The castle and the Collegiate Church overlook the city. swiss-image.ch

Neuchâtel, one of the four host towns of Expo.02, will present its exhibitions and events on a lakeshore that once didn't exist.

What many people who walk, cycle or moor their boats near the lakeshore are not aware of is the fact that barely a century ago, the edge of Neuchâtel sat 500 metres back.

The extra miles that Neuchâtel added to its shoreline – also known as the “jeunes rives” or young shores – is a product of industrial expansion in the canton and the forcing of the local river, Seyon, underground, according to Veronique François of Neuchâtel’s tourist office.

François, who took me on a walking tour of the city, said that in the first records of Neuchâtel, dating to the 10th century, the lake’s waters touched the walls of the city’s hilltop castle, which was built by a king of Burgundy in the 12th century.

She added that much of this expansion process took place mostly in the late 18th to early 19th centuries and involved cutting off and forcing underground the River Seyon, the course of which ran over the city’s hills and through what is now the centre of Neuchatel, before spilling into the lake.

Much of the money for the Neuchâtel’s expansion and the diversion of the Seyon was bequeathed to the city by one of its most famous merchants, David de Pury.

Son of soil

De Pury, who died heirless in 1786, was a real son of the soil, who belonged to a local family of entrepreneurs – most notably his own father, who founded a town along with other Neuchâtelois immigrants, called Purysville – now disappeared – in the American state of South Carolina.

One of Neuchâtel’s main shopping squares, the delta-shaped Place de Pury, is built over the original path of the River Seyon, which was shunted off with the help of the millions inherited from the city’s oldest benefactor.

Butter and ochre

On the far side of the Place de Pury, I began a near perpendicular walk – not for the aerobically challenged – along a cobbled path and stone steps towards the city’s landmark castle, now the seat of the canton’s government.

The castle like several buildings that are typical of Neuchâtel, is a shade of butter though stained with occasional streaks of ochre – a remnant of the fire of 1714 that licked at the monument and the church in its backyard.

One of the castle’s main rooms, the tribunal, has a display of the gilded coats of arms of every ruler of Neuchâtel, beginning from the princes of Burgundy in the 11th century to the last, King Frederic III of Prussia, who was deposed in a bloodless revolution in the 19th century.

My guide told me legend had it that Neuchâtel (meaning “new castle”) was named by its earliest known ruler, Rudolf III of Burgundy, who presented the building, on what was then the town’s lakeside, to his wife, Irmengarde, in the early 11th century.

The Burgundy influence can still be seen in the roof of the church, known as the Collegiale.

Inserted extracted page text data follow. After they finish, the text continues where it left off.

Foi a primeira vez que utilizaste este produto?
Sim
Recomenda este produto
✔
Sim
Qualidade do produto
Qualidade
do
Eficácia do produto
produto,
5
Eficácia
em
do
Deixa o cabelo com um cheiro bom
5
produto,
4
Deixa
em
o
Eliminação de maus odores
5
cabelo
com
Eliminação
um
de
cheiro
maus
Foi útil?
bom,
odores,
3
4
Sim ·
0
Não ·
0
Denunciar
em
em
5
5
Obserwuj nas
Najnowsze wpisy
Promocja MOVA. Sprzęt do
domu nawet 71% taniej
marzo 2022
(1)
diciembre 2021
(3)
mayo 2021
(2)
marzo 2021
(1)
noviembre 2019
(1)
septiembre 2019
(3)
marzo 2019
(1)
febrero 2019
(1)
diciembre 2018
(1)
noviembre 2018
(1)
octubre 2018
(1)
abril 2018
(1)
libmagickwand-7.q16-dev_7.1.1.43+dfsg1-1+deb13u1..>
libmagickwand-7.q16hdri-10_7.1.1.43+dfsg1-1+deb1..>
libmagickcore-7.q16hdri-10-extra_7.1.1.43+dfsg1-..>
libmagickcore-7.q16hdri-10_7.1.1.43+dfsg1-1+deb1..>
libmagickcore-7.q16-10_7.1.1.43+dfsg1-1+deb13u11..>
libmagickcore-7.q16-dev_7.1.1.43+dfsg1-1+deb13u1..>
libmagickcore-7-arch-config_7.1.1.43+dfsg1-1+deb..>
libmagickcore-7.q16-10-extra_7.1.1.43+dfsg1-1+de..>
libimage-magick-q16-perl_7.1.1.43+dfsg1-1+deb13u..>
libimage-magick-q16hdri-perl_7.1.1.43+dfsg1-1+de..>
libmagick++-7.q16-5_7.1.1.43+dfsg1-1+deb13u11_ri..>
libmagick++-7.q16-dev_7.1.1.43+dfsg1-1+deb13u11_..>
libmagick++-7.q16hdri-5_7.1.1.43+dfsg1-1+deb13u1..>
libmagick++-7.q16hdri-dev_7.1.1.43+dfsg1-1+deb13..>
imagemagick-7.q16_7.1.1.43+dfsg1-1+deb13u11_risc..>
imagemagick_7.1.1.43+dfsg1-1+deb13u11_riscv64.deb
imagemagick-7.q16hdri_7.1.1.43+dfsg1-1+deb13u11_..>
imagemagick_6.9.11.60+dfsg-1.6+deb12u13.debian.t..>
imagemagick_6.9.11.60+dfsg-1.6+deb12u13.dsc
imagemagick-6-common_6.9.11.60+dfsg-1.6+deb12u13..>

The tiles of the roof are typical of the French region in that they are glazed and in vibrant hues of orange and green.

Halfway down the street leading away from the castle mount, the architecture of houses sharply changes from the 15th century to the 18th century, because at least 60 of them had to be rebuilt after the fire of 1714.

Lace and watchmakers

I asked François if there was any link between the region’s heyday as a watchmakers’ paradise – now more of a tradition – and the influx of French Protestants, the Huguenots, after the Reformation.

She said the work ethic and the motivation to start a new life which the Huguenots brought with them to the region, created enough enthusiasm to set the wheel of industrial reform rolling through the canton.

Nonetheless, Neuchâtel’s reputation as the hub of technological advances in the 18th century could also be attributed to the reign of the Prussian rulers – the first of whom was given Neuchatel in exchange for renouncing Hanover after being defeated by Napoleon.

François said the seeds of Neuchâtel’s industrial traditions lay in the cottage industries of lace and watch parts.

“In the mountains in the 18th century, villagers were snowed in for about four months of the year, so they had to find some kind of work that they could do inside, that would bring in some revenue.”

Women did lace work and men turned to watch and clock making. The rest is Swiss history.